The 2009 Newport Beach Film Festival opened their tenth festival in dramatic fashion with a screening of Derek Martini’s Lymelife on the big screen at the Edwards Big Newport 6 multiplex. This theater is a particular favorite of many local residents because the 40-by-80-foot screen, touted as the biggest west of the Mississippi, and the 1,108-seat capacity make for a unique viewing experience.
After a few too many speeches from the likes of Newport Beach Mayor Edward D. Selich; founding sponsor, sports agent Leigh Steinberg; and honorary chairman director McG, who grew up in the area, welcoming everyone and imbuing the festival with much more importance on the circuit than it has attained so far, Lymelife producer Leonard Loventhal offered a few words about the project before the film began.
Set on Long Island in the late ‘70s, Martini’s coming-of-age story, which he co-wrote with his brother Steve, suffers from being a tad too familiar. It covers territory dealt with many times before, including some scenes reminiscent of other films, yet Martini offers no new insight. The characters, some of which come off more like caricatures, aren’t explored or examined, causing a lack of connection for the viewer.
Rory Culkin plays Scott Bartlett, a high-school kid who fancies his friend/next-door neighbor Adrianna Bragg (Emma Roberts). She is more into older guys, but there are temporary flashes of a returned interest on her part, but they don’t appear to last long. Scott also has to contend with a bully at school who bloodies his nose in their first encounter. What complicates matters in Scott’s life is his womanizing father, Mickey (Alec Baldwin), who is sleeping with Adrianna’s mother, Melissa (Cynthia Nixon playing a Long Islander like an improv comic who only knows New Yorkers from watching bad sitcoms). This is the final straw of abuse and embarrassment for Scott’s overprotective mother Brenda (Jill Hennessy). The story with these characters moves along in a predictable fashion as the days go by.
The two most interesting characters are unfortunately given the least amount of screen time. Husband/father Charlie Bragg (Timothy Hutton) is suffering from Lyme disease. He has difficulty coping alone with an illness others don’t understand. He fools his wife into thinking he goes into the city to look for work, but instead smokes pot in the basement and takes target practice outside. Scott’s older brother Jimmy (played by older brother Kieran Culkin) is on leave from the military and offers Scott some help with all he is going through and confronts his father at an embarrassing night out at the local bar.

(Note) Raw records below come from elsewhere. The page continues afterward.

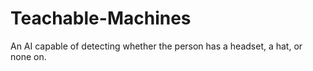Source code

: # Teachable-Machines
An AI capable of detecting whether the person has a headset, a hat, or none on. 
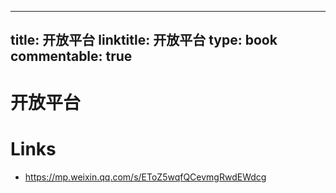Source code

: 
---
title: 开放平台
linktitle: 开放平台
type: book
commentable: true
---

# 开放平台

# Links

- https://mp.weixin.qq.com/s/EToZ5wqfQCevmgRwdEWdcg

    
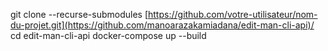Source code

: git clone --recurse-submodules [https://github.com/votre-utilisateur/nom-du-projet.git](https://github.com/manoarazakamiadana/edit-man-cli-api)/
cd edit-man-cli-api
docker-compose up --build
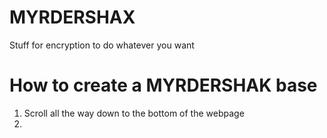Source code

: # MYRDERSHAX
Stuff for encryption to do whatever you want
<br/>
# How to create a MYRDERSHAK base
<ol>
  <li>Scroll all the way down to the bottom of the webpage</li>
  <li></li>
</ol>
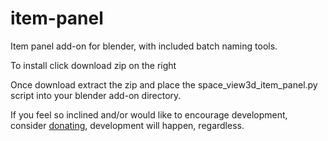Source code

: # item-panel
Item panel add-on for blender, with included batch naming tools.

To install click download zip on the right

Once download extract the zip and place the space_view3d_item_panel.py script into your blender add-on directory.

If you feel so inclined and/or would like to encourage development, consider <a href="https://www.paypal.com/cgi-bin/webscr?cmd=_donations&business=5B9ZNJS9WCXJY&lc=US&item_name=Item%20Panel%20Addon&currency_code=USD&bn=PP%2dDonationsBF%3abtn_donate_SM%2egif%3aNonHosted">donating<a>, development will happen, regardless.
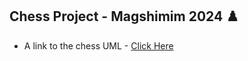 

## Chess Project - Magshimim 2024 ♟️

- A link to the chess UML - [Click Here](https://lucid.app/lucidchart/43482931-bf06-40c0-bf7d-aec68cd286a0/edit?viewport_loc=2472%2C-1030%2C6059%2C2836%2C0_0&invitationId=inv_26183af3-4914-4df1-a377-82357727a2d7)
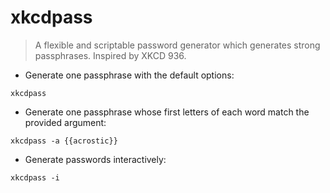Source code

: # xkcdpass

> A flexible and scriptable password generator which generates strong passphrases.
> Inspired by XKCD 936.

- Generate one passphrase with the default options:

`xkcdpass`

- Generate one passphrase whose first letters of each word match the provided argument:

`xkcdpass -a {{acrostic}}`

- Generate passwords interactively:

`xkcdpass -i`
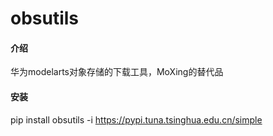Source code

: # obsutils

#### 介绍
华为modelarts对象存储的下载工具，MoXing的替代品

#### 安装

pip install obsutils -i https://pypi.tuna.tsinghua.edu.cn/simple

Lymelife ends with the sound of a gunshot over a black screen, leaving the audience to wonder if a character committed suicide, murder, or did the gun just fire. The ambiguity of the ending doesn’t add anything to the story or the thematic elements and appears to be the filmmakers trying to be clever by cheating rather than doing the hard work of creating a satisfying ending.
I am not sure what the NBFF saw in Lymelife to make it the opener. It was a pleasant enough experience with a few laughs and a number of well-known actors, but this film like too many others is rather forgettable. There’s no great scene of action or dialogue that stands out. Yes, there are good performances and serviceable direction, and the film will likely do well on cable, but if the NBFF want to make a name for themselves as a festival, they need to choose something bold and original.